At any rate, my review which noted the show's apparent determination to rid people of colour went down badly with some readers. "I don't know whether to puke or laugh," emailed Mary. She then went on to perform both functions when she wrote, "Would you rather we had to look at the haka? I don't think so!!" I replied, "Yes I would much rather look at the haka, now you mention it."
I usually always entered into correspondence with readers who emailed – I find email brings out a better, more understanding class of troll – and found value in the argument that my reviews were sometimes too mean, too dismissive, too much. But how else to write about the appalling David Seymour?
He made it his show and there was no denying he did it in good, self-mocking spirits as he danced like a robot, like someone in a coma, like an amoebic cell. I've not followed his career as an Act MP very closely but it's possible that his political legacy will never match the impact and power of something that became a national chant: text DAVID to 3333. The texts duly poured in, and ensured the survival of the worst dancer to appear on Earth since the cosmic science of gas and matter created the planet.
But the whole thing resembled a schoolboy prank, and that low, low audience figure of 262,000 was the result. The producers had enough. The fix was in. "I smell a rat," I wrote in Tuesday morning's review, noting that when I texted DAVID to 3333, I got back a reply saying voting had closed. Other viewers had the same experience. Lois emailed, in fulminating caps, "LAST NIGHT 4 TEXTS WERE REJECTED, WHAT THE HELL IS GOING ON????" And this, from Kath: "My rejected vote texts were sent before Dai [Henwood, the show's co-host] announced the cut-off.
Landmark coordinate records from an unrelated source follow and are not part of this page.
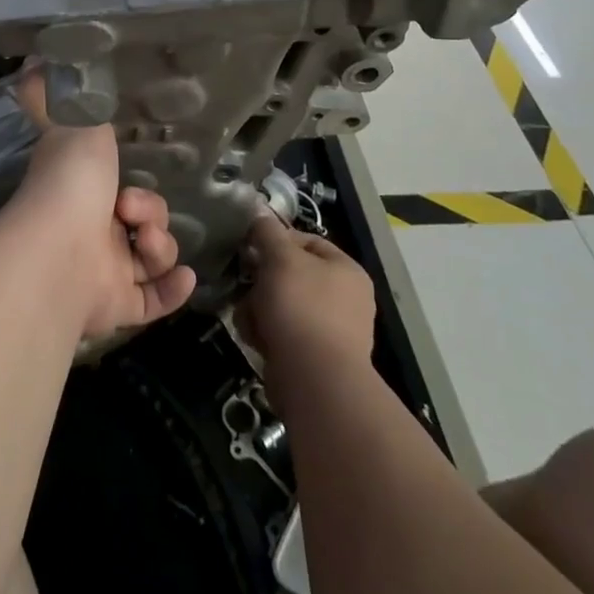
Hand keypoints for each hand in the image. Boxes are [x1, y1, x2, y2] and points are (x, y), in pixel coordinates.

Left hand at [4, 72, 196, 340]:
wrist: (59, 252)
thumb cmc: (69, 182)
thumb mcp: (71, 122)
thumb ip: (57, 95)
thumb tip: (32, 62)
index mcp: (80, 193)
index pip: (116, 189)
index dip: (135, 185)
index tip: (131, 178)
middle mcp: (91, 231)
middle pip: (143, 222)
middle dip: (150, 212)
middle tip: (129, 209)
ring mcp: (103, 270)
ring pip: (152, 256)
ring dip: (160, 246)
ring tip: (143, 242)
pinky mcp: (116, 306)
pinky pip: (155, 298)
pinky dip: (172, 288)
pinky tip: (182, 277)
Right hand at [238, 213, 376, 411]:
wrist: (315, 380)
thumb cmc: (301, 307)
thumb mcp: (280, 257)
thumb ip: (267, 231)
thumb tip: (259, 213)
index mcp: (347, 270)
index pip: (306, 241)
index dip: (276, 240)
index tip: (251, 248)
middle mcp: (346, 299)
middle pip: (291, 275)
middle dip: (263, 280)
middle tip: (247, 284)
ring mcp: (332, 331)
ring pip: (282, 305)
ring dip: (259, 308)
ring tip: (250, 318)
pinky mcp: (316, 358)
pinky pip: (284, 333)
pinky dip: (267, 333)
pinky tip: (256, 338)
I'm convinced they corked the pipe."
Corked the pipe! What a brilliant phrase. Kath added, sagely, "It's probably for the best but dodgier than David's dancing in my opinion." I pursued the matter with Mediaworks. A spokesperson, imitating a robot, responded via email: "Different telcos have different processing abilities at peak times, meaning there can be a slight delay if there is a backlog of votes to process. Last night's voting numbers were unprecedented. Vote early to ensure your vote is processed successfully."
Thanks, robot, but I'm calling bullshit on that. My hot take on this pressing concern is that disastrous ratings gave the producers no choice than to get rid of Seymour, to fiddle the result, to – this is an original phrase, I'm copyrighting it, bro – cork the pipe. Shocking. But there you have it. Sam, Chris, Jess and a Maori have made it into tomorrow night's final. May the best dancer and most socially acceptable contestant win.
I'll miss it when it's gone. There was a sweetness to the show. The set was cheap and looked like it was filmed in Romania before the wall came down, the banter was deadening and the whole thing was really just a cynical branding exercise for some low-rent radio and television broadcasters on the Mediaworks payroll, but it raised money for charity and everyone seemed very nice.
I liked the judges, especially Julz. I liked both the co-hosts, especially Sharyn. Early on in the series, I emailed a veteran host of light entertainment junk and asked him what he made of Dai Henwood's hesitant and sometimes anxious performance, and he remarked, "I bet the producers have told him to be more warm than funny and when funny is your go-to it's hard to be warm." Well, it's better to have one of those qualities than neither, which might have been a central fault of my 19 reviews, make that 20 on Monday morning.
Most of all I liked the contestants. They were talented, hard-working Kiwis. Gilda. Naz. Zac. Marama. Robert. Suzy. Roger. David. Sam. Chris. Jess. Text SHAV to 3333, and don't forget to vote early to ensure your vote is processed successfully.